Helmes left the interview with high hopes, but no promises. Yet.
So, like any good engineer, he turned his attention the next problem before him: final exams back in Atlanta.Helmes’s first flight out of O’Hare that night was canceled due to what Presley calls “the mother of all storms.” After running through the airport to catch another flight, Helmes was turned away at the gate. CBI put their top job candidate up in an airport hotel for a second night.
“I had only brought two changes of clothes, but that wasn’t the worst part,” says Helmes. “When the van came to pick me up from the hotel on the second day, it got stuck in some mud. So I had to get out and push.”
Covered in mud up to his knees, Helmes trudged into O’Hare for a second try. Once again, his flight was canceled.

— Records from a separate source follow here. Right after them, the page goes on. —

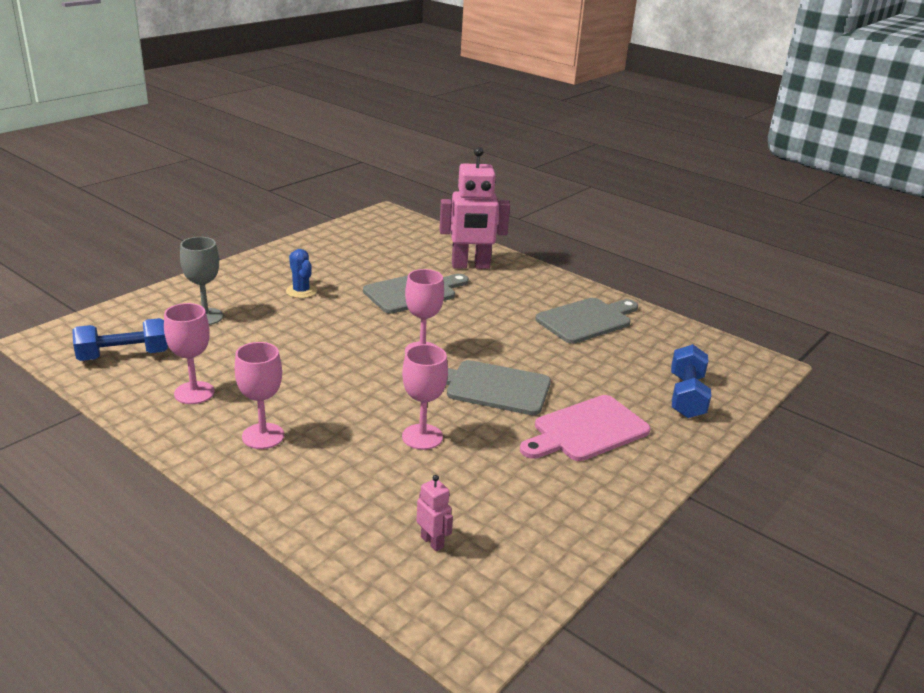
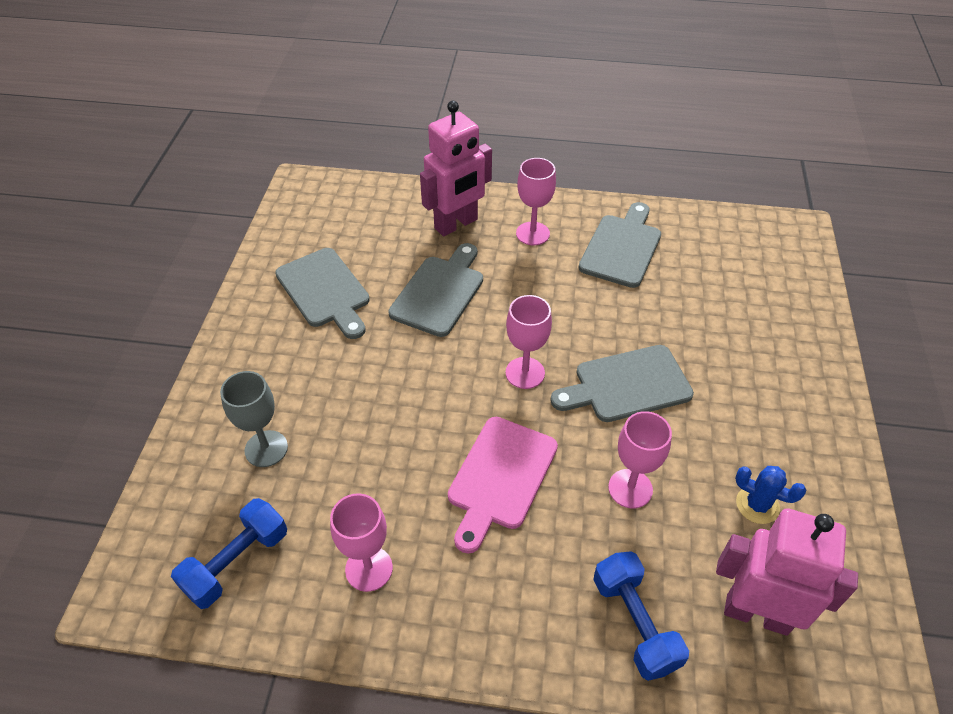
camera: 30 degrees left, 20 degrees up
pink goblet [235,342,284,449] -> pink goblet moved to [516,158,556,245]
blue cactus [286,249,317,298] -> blue cactus moved to [735,466,806,524]
pink robot [417,475,453,551] -> pink robot [716,508,858,636], size x2.32
pink cutting board [520,395,651,461] -> pink cutting board moved to [448,417,558,553]
blue dumbbell [671,344,711,418] -> blue dumbbell moved to [593,551,689,681]
none -> grey cutting board [275,248,370,339]

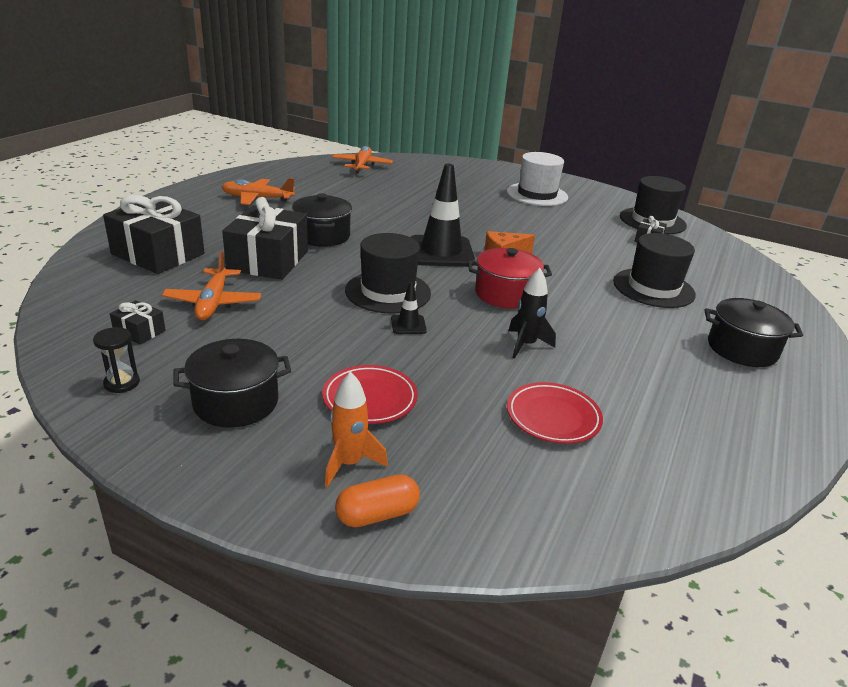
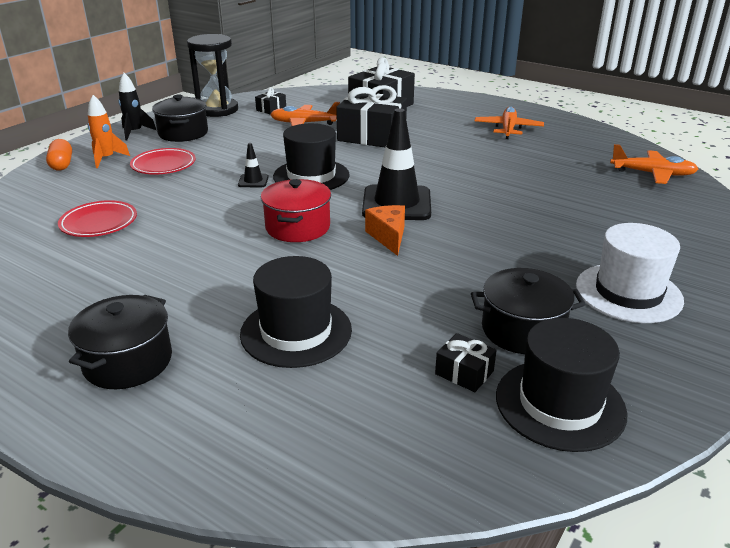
camera: 100 degrees right, 0 degrees up
black hourglass [93,327,140,393] -> black hourglass [187,34,238,117], size x2.23
black pot [292,193,352,247] -> black pot moved to [471,268,586,354]
black rocket [508,268,556,359] -> black rocket moved to [118,73,156,141]

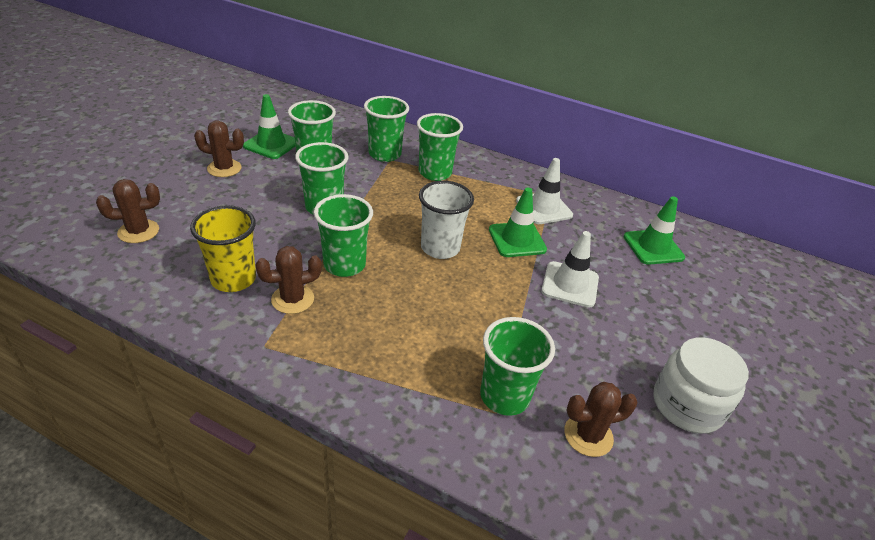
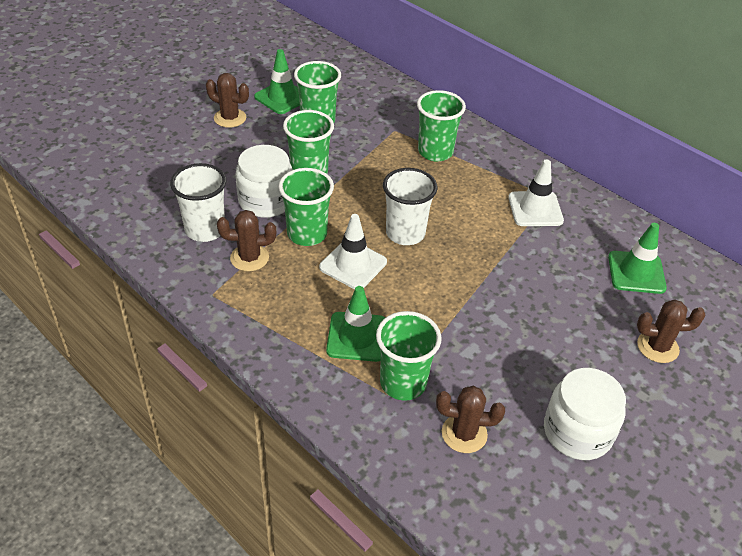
camera: 20 degrees right, 5 degrees up
brown cactus [96,179,160,243] -> brown cactus moved to [637,299,705,363]
yellow cup [190,205,256,292] -> white cup [170,163,227,242]
green cup [364,96,409,162] -> none
green traffic cone [489,188,547,257] -> green traffic cone moved to [326,286,385,362]
white traffic cone [541,231,599,308] -> white traffic cone moved to [319,214,387,289]
none -> white jar [235,145,293,218]

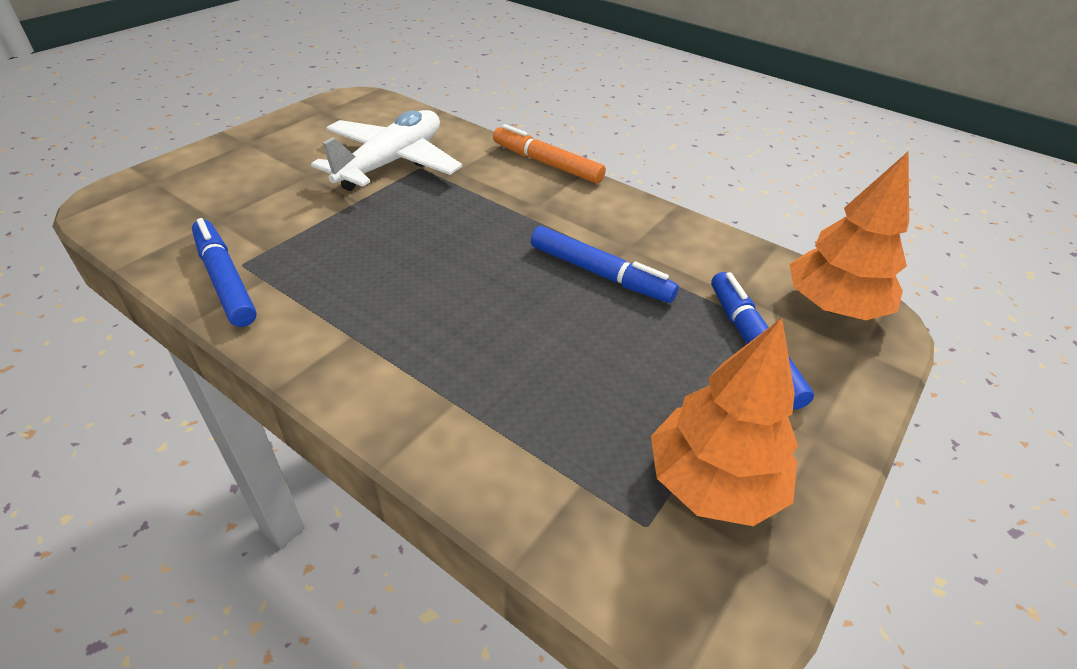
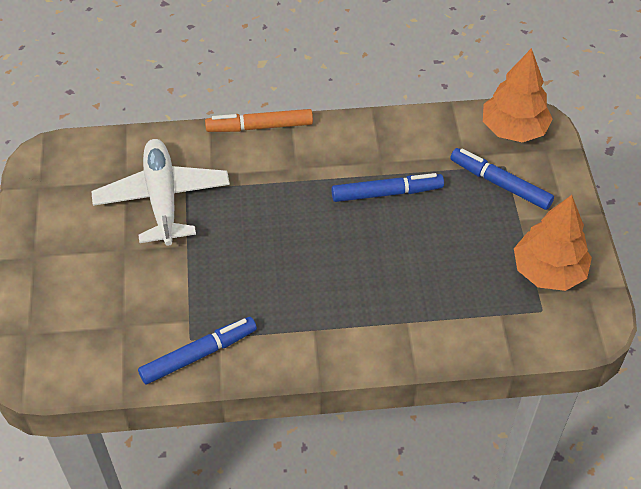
camera: 40 degrees left, 10 degrees up
blue marker [192,218,257,327] -> blue marker turned 135 degrees clockwise [138,317,257,384]

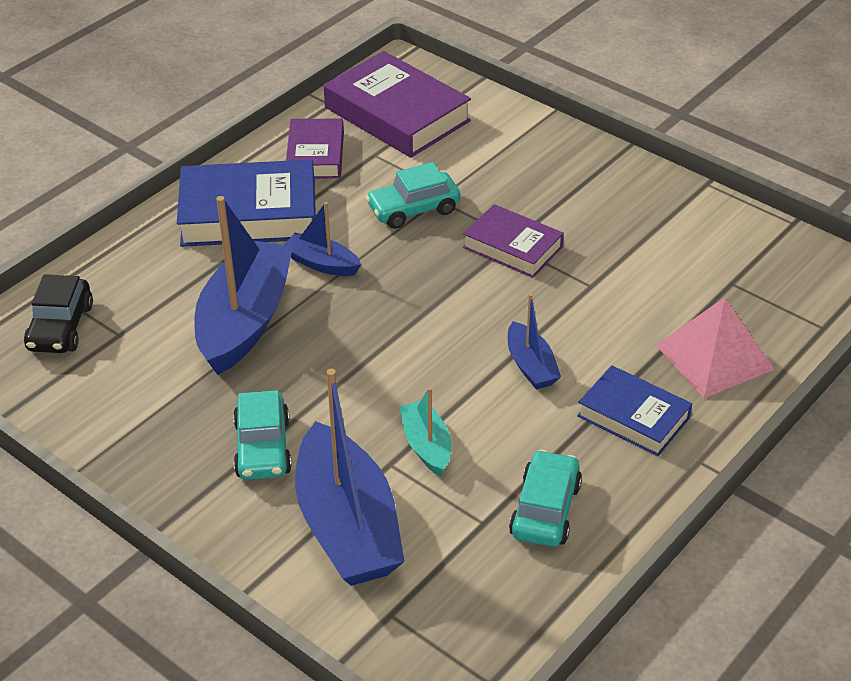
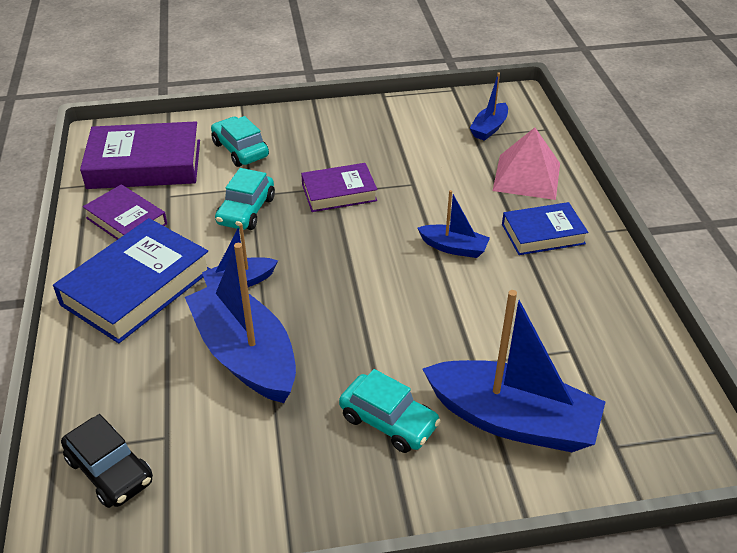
camera: 50 degrees left, 0 degrees up
turquoise boat [400,387,451,476] -> none
turquoise car [509,450,582,547] -> turquoise car moved to [211,116,269,167]
none -> blue boat [470,73,508,141]

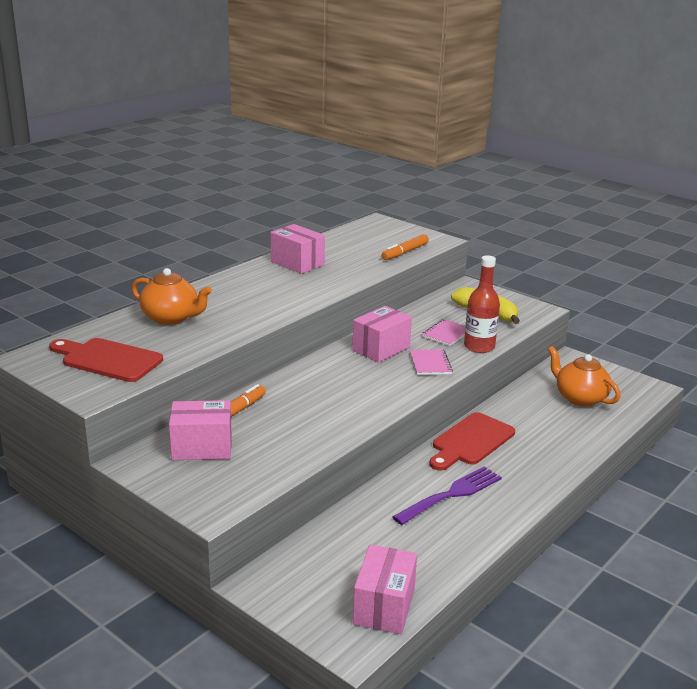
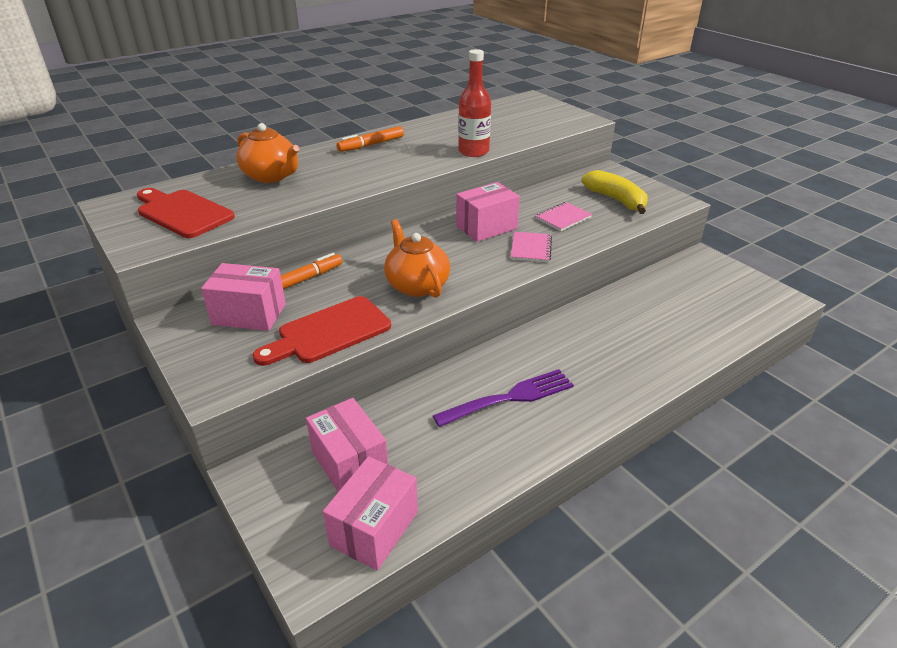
camera: 15 degrees right, 10 degrees up
pink box [270,224,325,274] -> pink box moved to [306,398,388,492]
orange marker [382,234,429,260] -> orange marker moved to [337,126,404,152]
red cutting board [429,412,515,471] -> red cutting board moved to [253,296,391,366]
red bottle [464,255,500,353] -> red bottle moved to [458,49,491,157]
orange teapot [548,346,620,407] -> orange teapot moved to [384,219,450,298]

“That was no fun, sitting in the airport, muddy and wet for four hours, waiting,” he said. “But CBI put me up again, so I went off to a hotel. Unfortunately, I wasn’t the only one who was stuck at the airport that night so I had to wait for a long time before I got my room.”
Did we mention he only had two changes of clothes?
“The next day I woke up early and I saw it had started to snow, and I got really nervous, so I got to the airport early,” he said. “The plane was on the runway for an hour and a half while they de-iced it, but, eventually, they took off.”
Before he dropped off to sleep that night, Helmes showed the sort of finesse that makes Georgia Tech grads really stand out from the herd: he wrote Presley a ‘thank you’ note.
Presley laughed at the irony of this gesture, but added, “He had a helluva time when he was visiting us, but a good engineer is nothing if not resilient and persistent. He proved we had made the right choice.”
And that exam?
“It was a hassle, but once I explained to Dr. Yang what had happened, he re-scheduled me for the following Monday,” he said. "I calculated I spent 16 hours standing in lines at the airport between those three days."
Scott Helmes will begin working with Chicago Bridge & Iron in mid-June.